- Mount Mutis Location within Indonesia

Highest point
- Elevation: 2,417 m (7,930 ft)
- Prominence: 1,970 m (6,460 ft)
- Listing: Ultras Ribu
- Coordinates: 9°34′S 124°14′E﻿ / ﻿9.567°S 124.233°E

Geography
- Location: West Timor, East Nusa Tenggara, Indonesia

= Mount Mutis =

Mountain in Timor, Indonesia

Mount Mutis (Gunung Mutis), also known as Nuaf Nefomasi, is a mountain and the highest point of East Nusa Tenggara, Indonesia, at 2417 m above sea level. It is located in the Gunung Mutis Nature Reserve in the South Central Timor Regency, 150 km from Kupang City, around 40 km north of the town of Soe. The mountain is a popular climbing site.

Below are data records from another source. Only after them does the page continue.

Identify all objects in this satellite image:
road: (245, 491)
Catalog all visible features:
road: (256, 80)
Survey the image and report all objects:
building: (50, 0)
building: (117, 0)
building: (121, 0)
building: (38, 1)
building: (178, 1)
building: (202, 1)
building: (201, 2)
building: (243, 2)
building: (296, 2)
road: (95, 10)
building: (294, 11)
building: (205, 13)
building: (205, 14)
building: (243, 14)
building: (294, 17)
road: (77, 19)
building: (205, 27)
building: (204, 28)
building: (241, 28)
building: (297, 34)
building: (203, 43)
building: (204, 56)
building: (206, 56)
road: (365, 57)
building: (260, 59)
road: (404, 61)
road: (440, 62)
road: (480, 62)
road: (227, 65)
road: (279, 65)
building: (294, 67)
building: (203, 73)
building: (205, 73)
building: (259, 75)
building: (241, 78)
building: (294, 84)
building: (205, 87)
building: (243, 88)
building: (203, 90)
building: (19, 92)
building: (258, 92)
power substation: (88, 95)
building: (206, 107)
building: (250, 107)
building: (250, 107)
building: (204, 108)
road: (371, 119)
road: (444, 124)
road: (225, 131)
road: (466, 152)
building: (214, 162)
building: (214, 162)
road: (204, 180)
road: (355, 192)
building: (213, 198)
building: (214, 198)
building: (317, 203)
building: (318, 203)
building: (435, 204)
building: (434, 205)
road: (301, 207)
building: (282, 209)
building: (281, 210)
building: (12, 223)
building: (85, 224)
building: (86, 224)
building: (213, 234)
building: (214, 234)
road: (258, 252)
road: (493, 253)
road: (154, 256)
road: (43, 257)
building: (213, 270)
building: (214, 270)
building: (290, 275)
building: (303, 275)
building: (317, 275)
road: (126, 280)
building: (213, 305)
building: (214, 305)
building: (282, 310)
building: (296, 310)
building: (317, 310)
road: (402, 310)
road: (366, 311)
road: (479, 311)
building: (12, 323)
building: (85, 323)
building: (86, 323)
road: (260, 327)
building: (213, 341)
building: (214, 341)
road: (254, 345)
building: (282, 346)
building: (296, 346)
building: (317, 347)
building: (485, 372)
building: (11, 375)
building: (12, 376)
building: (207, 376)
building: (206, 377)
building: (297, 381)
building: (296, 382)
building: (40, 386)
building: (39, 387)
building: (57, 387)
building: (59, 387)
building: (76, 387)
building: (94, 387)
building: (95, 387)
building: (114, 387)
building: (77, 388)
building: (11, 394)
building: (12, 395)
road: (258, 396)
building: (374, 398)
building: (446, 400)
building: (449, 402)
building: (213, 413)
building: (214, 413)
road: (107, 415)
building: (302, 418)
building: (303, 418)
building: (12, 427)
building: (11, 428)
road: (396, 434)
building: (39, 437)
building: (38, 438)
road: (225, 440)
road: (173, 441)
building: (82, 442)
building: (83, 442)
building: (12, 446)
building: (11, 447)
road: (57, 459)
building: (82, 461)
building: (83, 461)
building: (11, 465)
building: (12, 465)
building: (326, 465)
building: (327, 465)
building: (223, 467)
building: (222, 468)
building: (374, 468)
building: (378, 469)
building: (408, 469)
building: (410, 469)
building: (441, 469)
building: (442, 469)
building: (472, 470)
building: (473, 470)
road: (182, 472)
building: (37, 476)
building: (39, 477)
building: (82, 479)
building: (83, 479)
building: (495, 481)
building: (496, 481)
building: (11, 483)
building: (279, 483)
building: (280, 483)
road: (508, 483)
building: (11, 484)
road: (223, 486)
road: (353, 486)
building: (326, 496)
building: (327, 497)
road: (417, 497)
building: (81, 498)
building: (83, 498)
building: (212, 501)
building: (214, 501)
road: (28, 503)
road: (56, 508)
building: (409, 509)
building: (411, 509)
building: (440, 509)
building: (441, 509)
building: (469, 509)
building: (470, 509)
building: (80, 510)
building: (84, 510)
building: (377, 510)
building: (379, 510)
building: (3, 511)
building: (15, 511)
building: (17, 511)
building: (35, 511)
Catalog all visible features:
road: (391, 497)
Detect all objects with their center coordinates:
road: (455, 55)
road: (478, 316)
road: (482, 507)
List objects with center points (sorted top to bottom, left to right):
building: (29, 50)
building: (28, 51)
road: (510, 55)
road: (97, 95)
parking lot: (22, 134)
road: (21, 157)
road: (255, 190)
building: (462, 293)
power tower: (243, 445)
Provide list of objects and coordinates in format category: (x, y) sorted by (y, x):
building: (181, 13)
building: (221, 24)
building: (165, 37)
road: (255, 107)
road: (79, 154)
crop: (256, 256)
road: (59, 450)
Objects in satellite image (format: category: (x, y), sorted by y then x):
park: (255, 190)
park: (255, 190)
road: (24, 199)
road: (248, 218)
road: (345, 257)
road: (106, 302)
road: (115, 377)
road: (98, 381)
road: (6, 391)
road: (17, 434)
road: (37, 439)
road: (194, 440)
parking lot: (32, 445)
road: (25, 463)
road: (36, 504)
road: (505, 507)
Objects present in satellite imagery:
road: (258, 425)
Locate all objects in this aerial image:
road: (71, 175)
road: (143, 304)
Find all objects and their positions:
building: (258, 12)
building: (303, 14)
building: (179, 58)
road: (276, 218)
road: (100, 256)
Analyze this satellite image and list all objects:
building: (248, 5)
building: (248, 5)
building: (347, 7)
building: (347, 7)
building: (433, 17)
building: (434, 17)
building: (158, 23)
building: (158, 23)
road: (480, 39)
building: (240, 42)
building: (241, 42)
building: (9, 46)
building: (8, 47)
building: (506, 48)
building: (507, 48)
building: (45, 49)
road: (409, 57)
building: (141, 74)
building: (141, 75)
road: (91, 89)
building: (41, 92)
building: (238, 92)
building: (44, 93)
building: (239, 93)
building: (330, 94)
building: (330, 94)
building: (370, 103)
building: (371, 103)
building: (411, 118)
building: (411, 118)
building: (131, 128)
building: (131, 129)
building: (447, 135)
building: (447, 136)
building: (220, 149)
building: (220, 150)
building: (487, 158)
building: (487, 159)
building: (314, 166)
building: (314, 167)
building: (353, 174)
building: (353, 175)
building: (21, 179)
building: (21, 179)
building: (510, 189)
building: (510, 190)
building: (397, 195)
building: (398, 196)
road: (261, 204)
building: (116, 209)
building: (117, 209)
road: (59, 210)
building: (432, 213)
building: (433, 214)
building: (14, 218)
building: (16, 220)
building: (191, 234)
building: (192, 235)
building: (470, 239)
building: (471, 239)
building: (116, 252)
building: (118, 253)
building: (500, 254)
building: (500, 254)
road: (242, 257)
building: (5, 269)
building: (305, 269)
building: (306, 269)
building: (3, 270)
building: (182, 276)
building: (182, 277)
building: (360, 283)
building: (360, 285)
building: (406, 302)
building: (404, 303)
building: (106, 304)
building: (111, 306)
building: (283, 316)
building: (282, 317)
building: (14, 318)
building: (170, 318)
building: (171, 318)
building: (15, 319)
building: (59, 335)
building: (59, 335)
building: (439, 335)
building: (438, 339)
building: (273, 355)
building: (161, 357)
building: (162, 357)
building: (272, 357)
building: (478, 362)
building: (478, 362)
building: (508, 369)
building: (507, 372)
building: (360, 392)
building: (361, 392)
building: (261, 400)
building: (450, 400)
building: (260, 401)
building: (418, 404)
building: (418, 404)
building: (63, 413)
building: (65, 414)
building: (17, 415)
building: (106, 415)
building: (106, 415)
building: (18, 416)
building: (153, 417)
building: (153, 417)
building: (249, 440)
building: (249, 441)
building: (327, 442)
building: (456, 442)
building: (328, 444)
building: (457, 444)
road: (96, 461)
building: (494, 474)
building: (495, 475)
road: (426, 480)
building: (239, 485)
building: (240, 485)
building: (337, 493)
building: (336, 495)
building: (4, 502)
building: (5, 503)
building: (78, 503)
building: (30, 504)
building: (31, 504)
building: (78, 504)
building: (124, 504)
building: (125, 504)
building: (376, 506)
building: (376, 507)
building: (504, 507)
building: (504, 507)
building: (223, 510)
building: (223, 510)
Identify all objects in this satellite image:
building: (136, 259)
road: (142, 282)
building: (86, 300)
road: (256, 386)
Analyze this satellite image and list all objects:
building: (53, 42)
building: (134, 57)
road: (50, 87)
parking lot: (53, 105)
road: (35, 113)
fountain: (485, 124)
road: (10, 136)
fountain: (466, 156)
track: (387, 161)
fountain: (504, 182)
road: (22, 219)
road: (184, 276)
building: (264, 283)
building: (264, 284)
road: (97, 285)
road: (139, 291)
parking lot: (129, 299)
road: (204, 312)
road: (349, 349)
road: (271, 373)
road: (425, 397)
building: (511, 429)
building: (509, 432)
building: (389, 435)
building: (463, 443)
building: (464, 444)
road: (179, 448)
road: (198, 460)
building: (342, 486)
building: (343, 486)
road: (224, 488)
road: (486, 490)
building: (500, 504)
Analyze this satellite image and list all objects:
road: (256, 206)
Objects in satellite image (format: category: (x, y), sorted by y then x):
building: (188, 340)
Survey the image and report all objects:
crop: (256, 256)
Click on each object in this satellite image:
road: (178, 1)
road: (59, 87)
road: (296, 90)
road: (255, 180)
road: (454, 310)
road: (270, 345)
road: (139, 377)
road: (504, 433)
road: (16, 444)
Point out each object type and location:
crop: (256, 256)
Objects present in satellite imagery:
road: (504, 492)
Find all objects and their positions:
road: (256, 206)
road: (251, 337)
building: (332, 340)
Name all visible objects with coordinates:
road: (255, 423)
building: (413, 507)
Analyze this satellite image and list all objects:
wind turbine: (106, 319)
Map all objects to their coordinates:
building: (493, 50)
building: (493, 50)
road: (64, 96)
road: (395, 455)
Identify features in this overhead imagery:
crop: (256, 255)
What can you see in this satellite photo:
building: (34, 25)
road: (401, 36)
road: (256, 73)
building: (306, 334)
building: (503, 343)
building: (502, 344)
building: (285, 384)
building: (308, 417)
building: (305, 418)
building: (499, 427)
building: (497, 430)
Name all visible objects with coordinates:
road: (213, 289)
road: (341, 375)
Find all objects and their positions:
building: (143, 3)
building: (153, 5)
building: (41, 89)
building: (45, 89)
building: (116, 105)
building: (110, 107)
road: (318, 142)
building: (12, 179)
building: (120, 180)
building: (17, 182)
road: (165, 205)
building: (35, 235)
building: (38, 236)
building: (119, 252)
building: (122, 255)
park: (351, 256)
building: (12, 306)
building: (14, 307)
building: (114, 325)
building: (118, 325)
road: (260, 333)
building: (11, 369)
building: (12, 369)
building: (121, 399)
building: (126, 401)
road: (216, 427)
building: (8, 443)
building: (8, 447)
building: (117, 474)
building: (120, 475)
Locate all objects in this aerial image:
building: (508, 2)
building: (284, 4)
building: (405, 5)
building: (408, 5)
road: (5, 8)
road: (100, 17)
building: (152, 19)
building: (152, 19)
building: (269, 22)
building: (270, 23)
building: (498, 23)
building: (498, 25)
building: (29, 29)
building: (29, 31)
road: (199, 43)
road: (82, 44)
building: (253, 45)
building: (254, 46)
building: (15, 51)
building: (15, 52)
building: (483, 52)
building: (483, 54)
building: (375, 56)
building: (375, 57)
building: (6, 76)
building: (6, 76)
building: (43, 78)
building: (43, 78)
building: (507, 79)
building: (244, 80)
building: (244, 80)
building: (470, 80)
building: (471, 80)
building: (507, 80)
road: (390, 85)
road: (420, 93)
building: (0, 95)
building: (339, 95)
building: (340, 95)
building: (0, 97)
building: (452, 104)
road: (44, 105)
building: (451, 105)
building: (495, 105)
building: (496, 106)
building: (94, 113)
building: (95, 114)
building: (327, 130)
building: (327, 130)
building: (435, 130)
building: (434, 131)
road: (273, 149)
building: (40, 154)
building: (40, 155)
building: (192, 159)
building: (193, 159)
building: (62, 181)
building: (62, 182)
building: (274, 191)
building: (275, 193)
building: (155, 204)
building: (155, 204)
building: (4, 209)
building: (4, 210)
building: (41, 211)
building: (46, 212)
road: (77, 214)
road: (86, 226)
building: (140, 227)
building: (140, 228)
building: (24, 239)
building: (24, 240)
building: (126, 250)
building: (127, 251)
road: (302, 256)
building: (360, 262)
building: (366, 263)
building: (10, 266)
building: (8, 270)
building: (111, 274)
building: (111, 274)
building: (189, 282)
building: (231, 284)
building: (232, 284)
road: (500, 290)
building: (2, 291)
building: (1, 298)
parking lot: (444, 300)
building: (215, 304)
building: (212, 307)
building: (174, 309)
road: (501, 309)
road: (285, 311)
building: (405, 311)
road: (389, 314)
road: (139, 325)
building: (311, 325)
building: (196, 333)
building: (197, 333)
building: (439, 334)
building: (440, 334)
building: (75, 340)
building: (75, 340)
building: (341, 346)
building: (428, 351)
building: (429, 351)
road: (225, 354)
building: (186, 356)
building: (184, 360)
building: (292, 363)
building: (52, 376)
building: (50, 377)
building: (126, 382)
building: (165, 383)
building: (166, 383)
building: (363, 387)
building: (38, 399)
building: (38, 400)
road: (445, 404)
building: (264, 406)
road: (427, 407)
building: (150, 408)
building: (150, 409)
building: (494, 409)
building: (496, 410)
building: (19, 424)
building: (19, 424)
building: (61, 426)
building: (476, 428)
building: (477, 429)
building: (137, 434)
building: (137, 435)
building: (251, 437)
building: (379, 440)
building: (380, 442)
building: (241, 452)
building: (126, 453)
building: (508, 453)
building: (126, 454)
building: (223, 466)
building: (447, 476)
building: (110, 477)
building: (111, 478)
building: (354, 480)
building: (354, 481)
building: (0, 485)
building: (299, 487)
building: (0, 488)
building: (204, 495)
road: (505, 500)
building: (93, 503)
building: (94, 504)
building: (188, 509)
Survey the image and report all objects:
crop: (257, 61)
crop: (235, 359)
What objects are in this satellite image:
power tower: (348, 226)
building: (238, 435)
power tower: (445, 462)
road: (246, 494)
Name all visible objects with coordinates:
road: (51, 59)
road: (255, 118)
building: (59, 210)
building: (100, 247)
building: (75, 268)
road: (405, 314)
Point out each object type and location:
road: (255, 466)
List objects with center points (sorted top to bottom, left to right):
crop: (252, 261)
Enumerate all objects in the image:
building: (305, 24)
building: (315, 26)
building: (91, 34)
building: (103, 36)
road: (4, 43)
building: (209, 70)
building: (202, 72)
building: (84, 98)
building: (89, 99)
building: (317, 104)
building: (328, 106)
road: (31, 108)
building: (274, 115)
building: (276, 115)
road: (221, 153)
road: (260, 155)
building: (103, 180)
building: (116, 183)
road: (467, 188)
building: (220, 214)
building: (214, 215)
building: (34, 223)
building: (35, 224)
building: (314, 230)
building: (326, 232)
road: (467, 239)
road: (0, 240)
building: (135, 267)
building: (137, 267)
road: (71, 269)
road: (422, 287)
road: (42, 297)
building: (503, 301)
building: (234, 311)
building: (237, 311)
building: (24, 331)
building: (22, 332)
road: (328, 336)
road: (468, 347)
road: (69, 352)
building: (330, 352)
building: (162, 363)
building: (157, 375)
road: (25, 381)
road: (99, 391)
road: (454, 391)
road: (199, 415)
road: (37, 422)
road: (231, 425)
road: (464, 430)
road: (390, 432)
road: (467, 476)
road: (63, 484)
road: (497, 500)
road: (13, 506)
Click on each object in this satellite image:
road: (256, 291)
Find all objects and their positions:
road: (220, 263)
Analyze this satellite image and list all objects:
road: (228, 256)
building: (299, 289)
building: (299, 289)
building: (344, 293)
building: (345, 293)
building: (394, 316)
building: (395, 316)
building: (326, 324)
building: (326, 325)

The Dawan people believe that the Almighty, who gives rain, wing, and life, resides on Mount Mutis. Amongst local groups living in the area near Mt Mutis there is some concern that the development of local resources by mining and timber companies is doing environmental damage in the region. The area around Mt Mutis is an Indonesian national park of approximately 12,000 ha in size. Environmental management is a major concern for the managers of the park.

== Geography==

The summit of Nuaf Nefomasi is located on the border between North Central Timor Regency and South Central Timor Regency.